*** ページ本文 ***
この問題を解決するため、図4に示すようにモータ航行に適した減速比を有する動力伝達経路と発電に適した減速比を有する動力伝達経路およびそれらを切り替えるクラッチを設けたレイアウトを採用し、各運転モードに適した動力伝達経路へクラッチを切り替えることで、図5に示すように航行時の推進力の確保とエンジン回転速度全域での発電との両立を実現しました。また、変速機構に回転速度シンクロ制御や動力伝達経路の切り替え制御を追加する事で、航行速度やエンジン回転速度に関わらずいつでも発電の開始・停止が行えます。
また、本システムでは、発電した電力をLi-ionバッテリに充電し、モータ航行での使用に限らず冷蔵庫や空調機器などの船内電気設備へも電力供給可能な構成となっています。これにより、就寝時や陸電設備のない場所での停泊時でもエンジンを駆動させずに長時間の船内電気設備の使用が可能となります。


3.3. 使いやすさを追求した操作インターフェース
本ハイブリッドシステムでは、従来のエンジン単独での始動・停止に加えて、モータ航行への切り替えや発電の開始・停止などの運転モードの変更を、操船者が変更したいタイミングでディスプレイから操作できることが求められます。しかし、機能が増えたことで、操船者が運転モードを容易に把握できず直感的にモード切り替えができないことが想定されます。また、ハイブリッドシステムは運転モードによって、エネルギーの方向が様々に変化するため、操船者が運転モードを容易に把握できないことも想定されます。以上から、操作インターフェースに関しては、操作性、視認性が課題として挙げられます。
一つ目の課題である操作性については、図6に示すようにモード切り替え画面に運転モードがイメージできるようアイコン表示し、スマートフォンやタブレットのような指先で直接操作可能なタッチパネルディスプレイを採用することで、だれでも分かりやすいモード切り替え操作を実現しました。
二つ目の課題である視認性については、運転モードの文字表示に加えて、エンジン・モータ・バッテリ・プロペラのアイコンを表示し、そのアイコン間にエネルギーのフローを表示することで実際の動力伝達経路を直感的に視認し、容易に運転モードが把握できるよう、図7に示すような表示画面をデザインしました。


4. 市場の評価
本システムをフランスの運河を航行するカナルボートに搭載し、実際にお客様に評価いただいた結果を以下に示します。
*** 抽出資料 ***
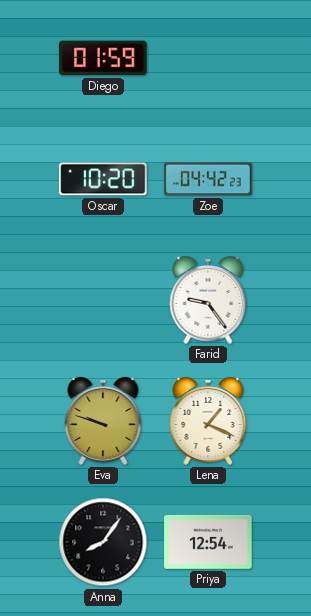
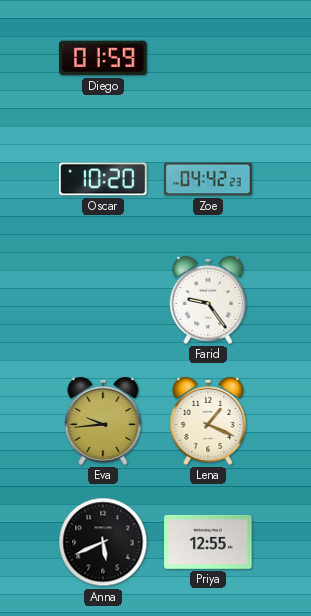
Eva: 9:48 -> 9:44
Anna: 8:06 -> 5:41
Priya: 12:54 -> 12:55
***
*** 抽出資料 ***
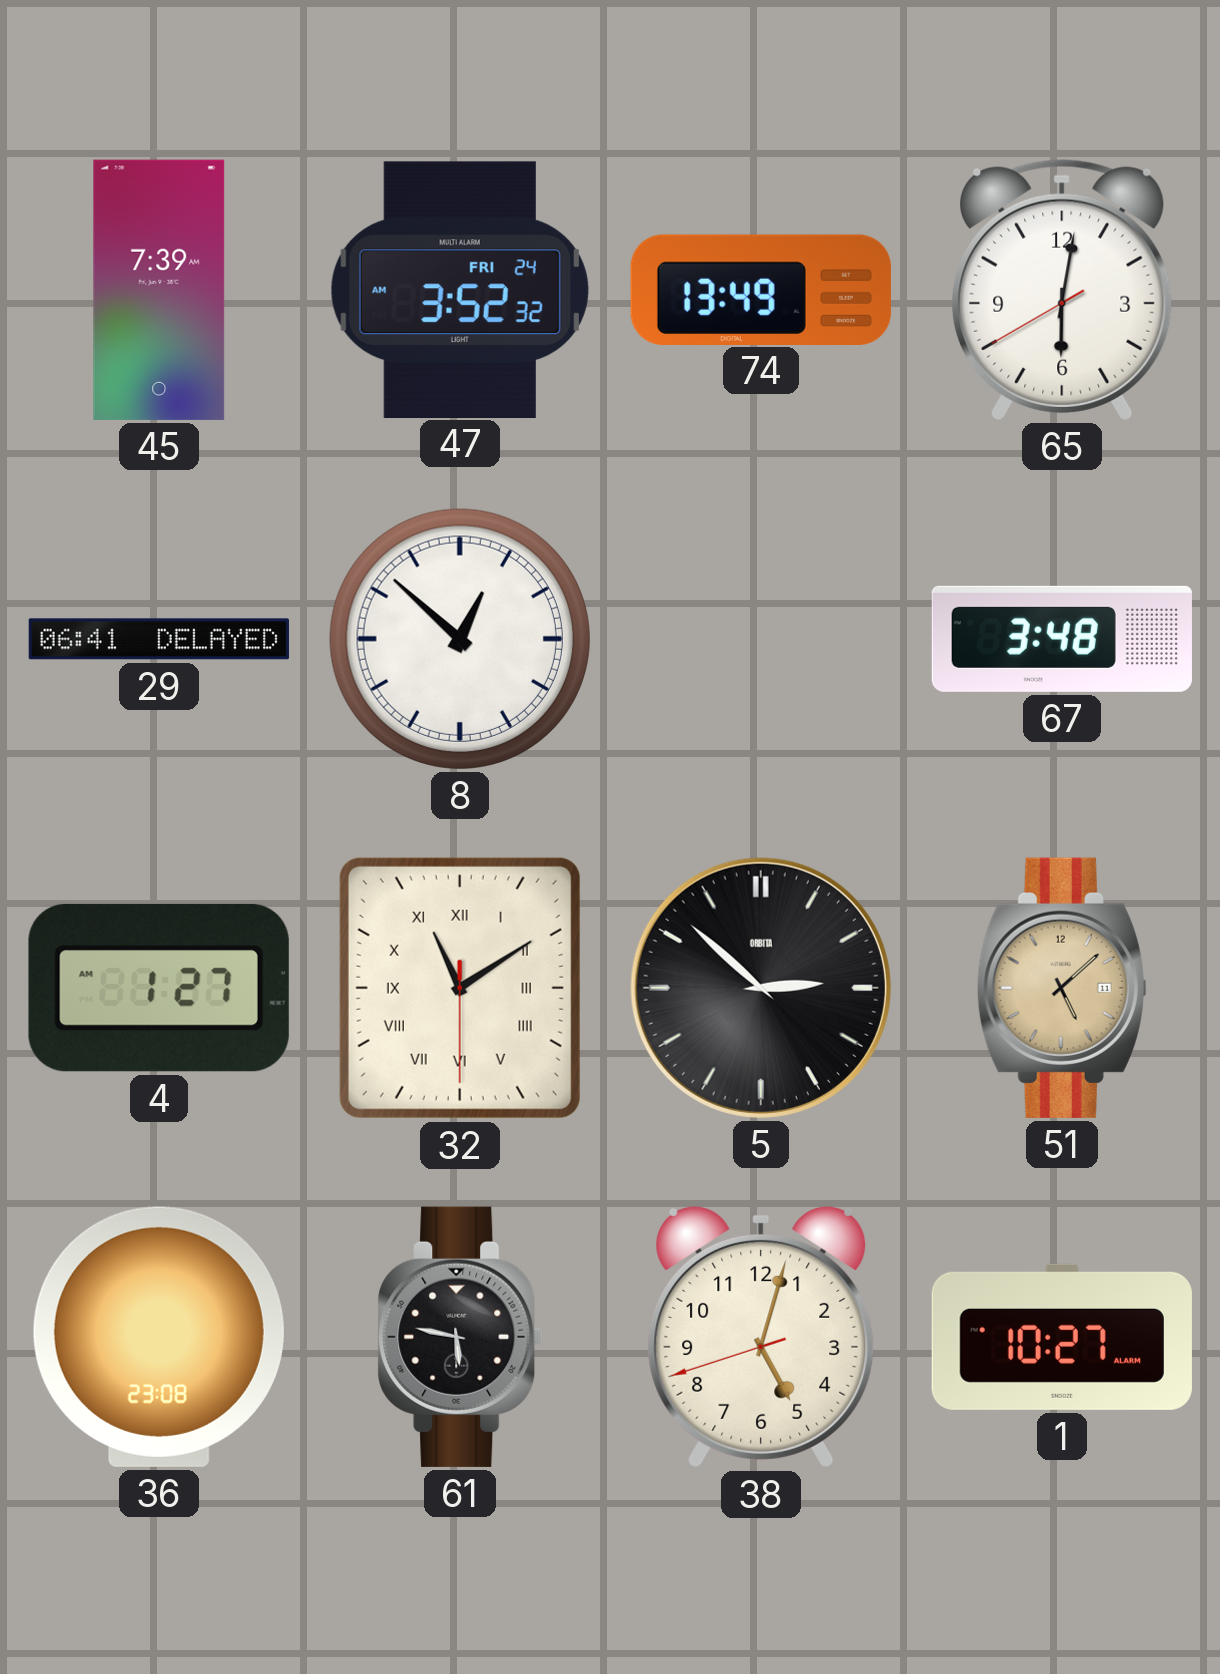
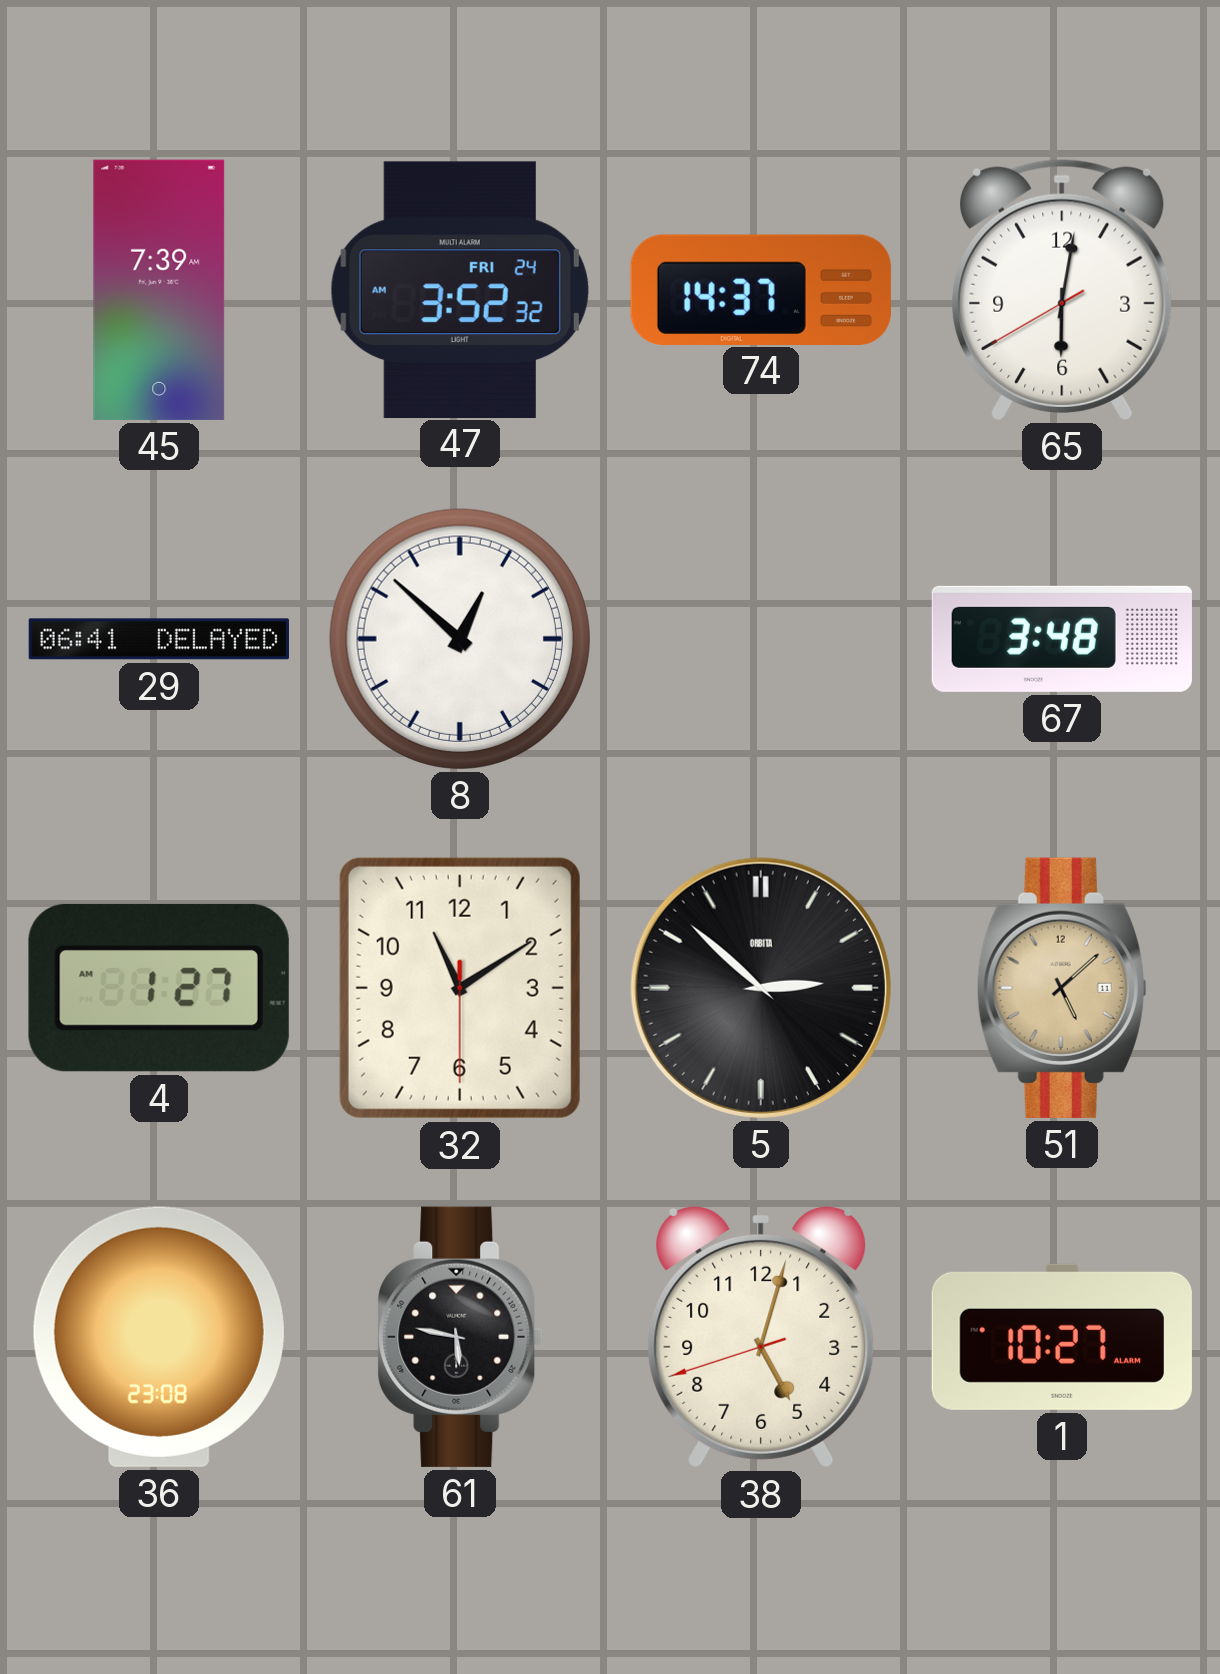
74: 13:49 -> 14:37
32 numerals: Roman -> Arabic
***
問題と課題:
(a) 船舶用ハイブリッドシステムの本文で、表示画面にアイコンとして示されるものをすべて挙げてください。
(b) 船舶用ハイブリッドシステムの本文を、最後の文に続けて書き継いでください。

演習の結果:
(a) エンジン、モータ、バッテリ、プロペラ

(b)
4.1. モータ航行についての市場評価
モータ航行時の動力伝達経路の減速比をモータ特性に合わせて最適化することで、本ボートでは図8に示すようにエンジンでは実現不可能な低速での航行が可能になりました。これにより「マリーナ内や速度制限のある水域で、周囲のボートや障害物などに注意しながらゆっくりボートを操作ができる」という肯定的な評価を、また、モータの優れた応答性についても、「従来のエンジン航行よりも速度の調整がしやすいので、運河のような狭い水域でもボートが操作しやすい」という評価をいただきました。
さらに、強風などの荒天時や流れの速い河川などでは、エンジンを用いた航行が可能であり、状況に応じて動力源を選択できるハイブリッドとしての利点も評価いただいています。
加えてモータ航行は、図9に示すように、エンジンと比較し13dB(A)の騒音低減を実現しています。そのため、エンジン航行と比較し低振動と低騒音が体感でき、「モータ航行中は静かで船内で快適に過ごすことができる」と評価をいただきました。


4.2. 発電と電力供給についての市場評価
本ボートが運航している運河では、陸上の充電設備があまり整備されていませんが、発電機能を有する本システムでは、航行中でも航行速度に応じた発電量でLi-ionバッテリへの充電が可能です。また停泊中であれば、図10に示すように、エンジン回転速度に応じて発電量が変化するため、操船者がエンジン回転速度を操作することで充電の速度を調整することができます。その結果、バッテリの残量を気にかけながら充電設備を探す必要もなく、必要なタイミングで自由に充電ができます。
また、本システム搭載前は、発電機用エンジンで発電した電力を船内の冷蔵庫や空調機器といった船内電気設備に使用していたため、船内滞在時はエンジンを常時稼働させる必要がありましたが、本システムを搭載することで、エンジンを停止した状態でもLi-ionバッテリから船内電気設備へ長時間の電力供給が可能となりました。
これらにより、図11に示すように陸上の充電施設を使用できない環境においても、自由に航行中に電力を蓄えることができ、夜間にエンジンを動かすことなく船内電気設備を使用でき、快適性と利便性の高さについて評価をいただきました。


4.3. 操作インターフェースについての市場評価
操作インターフェースおよびその操作性については、「エンジンからモータ航行への切り替え操作が分かりやすい」「現在の運転モードが直感的にわかり、一つのディスプレイからすべての操作ができシンプルである」といった肯定的な評価をいただきました。特に、操船中は周囲を気にかける必要があり画面を注視できない状況でも、モードのアイコン表示が付いた切り替えボタンを直接タッチする方法は、どんな状況でも容易に操作できると高く評価いただきました。図12にディスプレイ操作中の写真を示します。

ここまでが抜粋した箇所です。